Leaving China to one side – what will the role of the state become for the free world? Ultimately, it will fall to innovative businesses to solve the biggest problems that we face this century. But whilst business knows that there’s going to be big money in saving the planet, it’s not necessarily being bold enough or moving fast enough to make the difference that we need to see.

This is where the state can step in – to set audacious long-term goals for the market to meet.

Many businesses are too often motivated by short-term wins and share price value to attempt radical and costly programmes that could radically alter the human experience. Even companies that we frequently associate with being ‘innovative’ are often anything but. Take Apple for example – it has spent almost a trillion dollars over the past decade on buying back its own shares, which in turn pushed up its share price, turning it into one of the world’s most valuable companies. This is a business that made its name in creating new categories of products that we didn’t even know we needed, which is now focusing primarily on share price rather than innovation. If Apple had taken even a half of that trillion, and invested it into new products, would we still be seeing product launches like the iPhone 11 which added yet another camera onto the casing, and offering ‘ground-breaking’ features like ‘slow motion selfies’? Maybe once a business gets to a certain size, we have to accept that its motivation and desire to innovate will fall by the wayside, and its instinct turns into monopolisation and domination?

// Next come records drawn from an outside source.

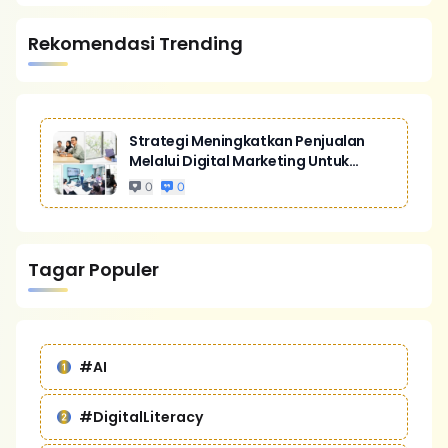
Rekomendasi Trending
Strategi Meningkatkan Penjualan
Melalui Digital Marketing Untuk
Bisnis Yang Lebih Kompetitif
0
0
Tagar Populer
#AI
#DigitalLiteracy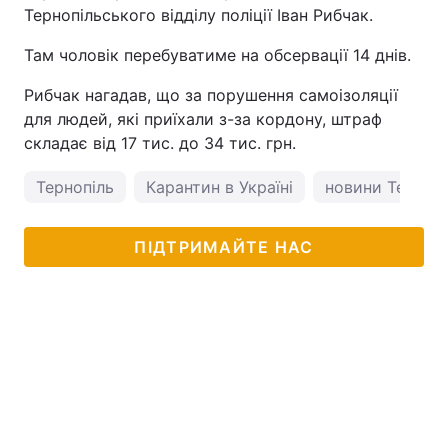
Тернопільського відділу поліції Іван Рибчак.
Тема оформлення
Там чоловік перебуватиме на обсервації 14 днів.
Рибчак нагадав, що за порушення самоізоляції
для людей, які приїхали з-за кордону, штраф
складає від 17 тис. до 34 тис. грн.
Тернопіль
Карантин в Україні
новини Терноп
ПІДТРИМАЙТЕ НАС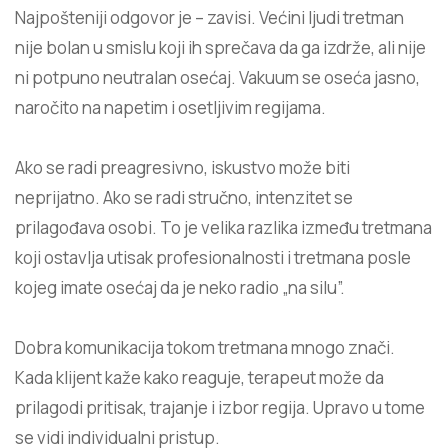
Najpošteniji odgovor je – zavisi. Većini ljudi tretman
nije bolan u smislu koji ih sprečava da ga izdrže, ali nije
ni potpuno neutralan osećaj. Vakuum se oseća jasno,
naročito na napetim i osetljivim regijama.
Ako se radi preagresivno, iskustvo može biti
neprijatno. Ako se radi stručno, intenzitet se
prilagođava osobi. To je velika razlika između
tretmana
koji
ostavlja utisak profesionalnosti i tretmana posle
kojeg imate osećaj da je neko radio „na silu”.
Dobra komunikacija tokom tretmana mnogo znači.
Kada klijent kaže kako reaguje, terapeut može da
prilagodi pritisak, trajanje i izbor regija. Upravo u tome
se vidi individualni pristup.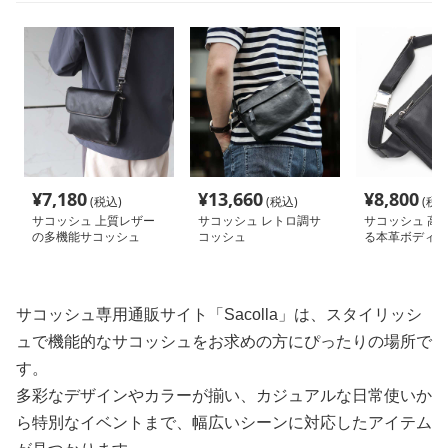
¥
7,180
¥
13,660
¥
8,800
(税込)
(税込)
(税込
サコッシュ 上質レザー
サコッシュ レトロ調サ
サコッシュ 高
の多機能サコッシュ
コッシュ
る本革ボディバ
サコッシュ専用通販サイト「Sacolla」は、スタイリッシ
ュで機能的なサコッシュをお求めの方にぴったりの場所で
す。
多彩なデザインやカラーが揃い、カジュアルな日常使いか
ら特別なイベントまで、幅広いシーンに対応したアイテム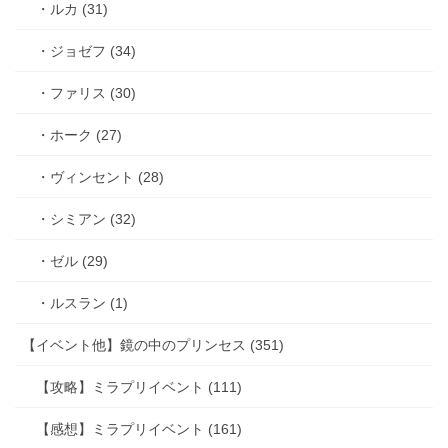
・ルカ (31)
・ジョゼフ (34)
・ファリス (30)
・ホーク (27)
・ヴィンセント (28)
・シミアン (32)
・ゼル (29)
・ルスラン (1)
【イベント他】鏡の中のプリンセス (351)
【攻略】ミラプリイベント (111)
【感想】ミラプリイベント (161)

Maybe this is the true calling of the state in the 21st century – to become the catalyst that drives innovation by setting the market audacious goals that it has to achieve, thereby not only saving the planet and our societies, but creating entirely new, sustainable industries.
Why are we waiting for the likes of P&G, Unilever and Nestlé to belatedly come to the conclusion that using single-use plastics for their billions of products is a bad idea? It’s only shifting public attitudes that now mandate that they do something about this. They don’t want to be the last FMCG giant to be seen using single-use plastics; it would surely hole their share price. The fact that they could have made the investment decades ago and spared the world’s oceans billions of tonnes of plastic pollution is quietly forgotten about.

Government as the innovation-driver would seem like a risky move to many, but in an age of mass disruption, where everything is about to change, then why not at least try and set audacious goals for the market to meet? As long as there’s a reasonable runway for these things to happen, then I don’t see that businesses will have much problem adapting. The public will certainly be on board. Could the UK end its use of single use plastic inside three years? I bet it could. Whether we will do so on our own volition, however, remains extremely unlikely.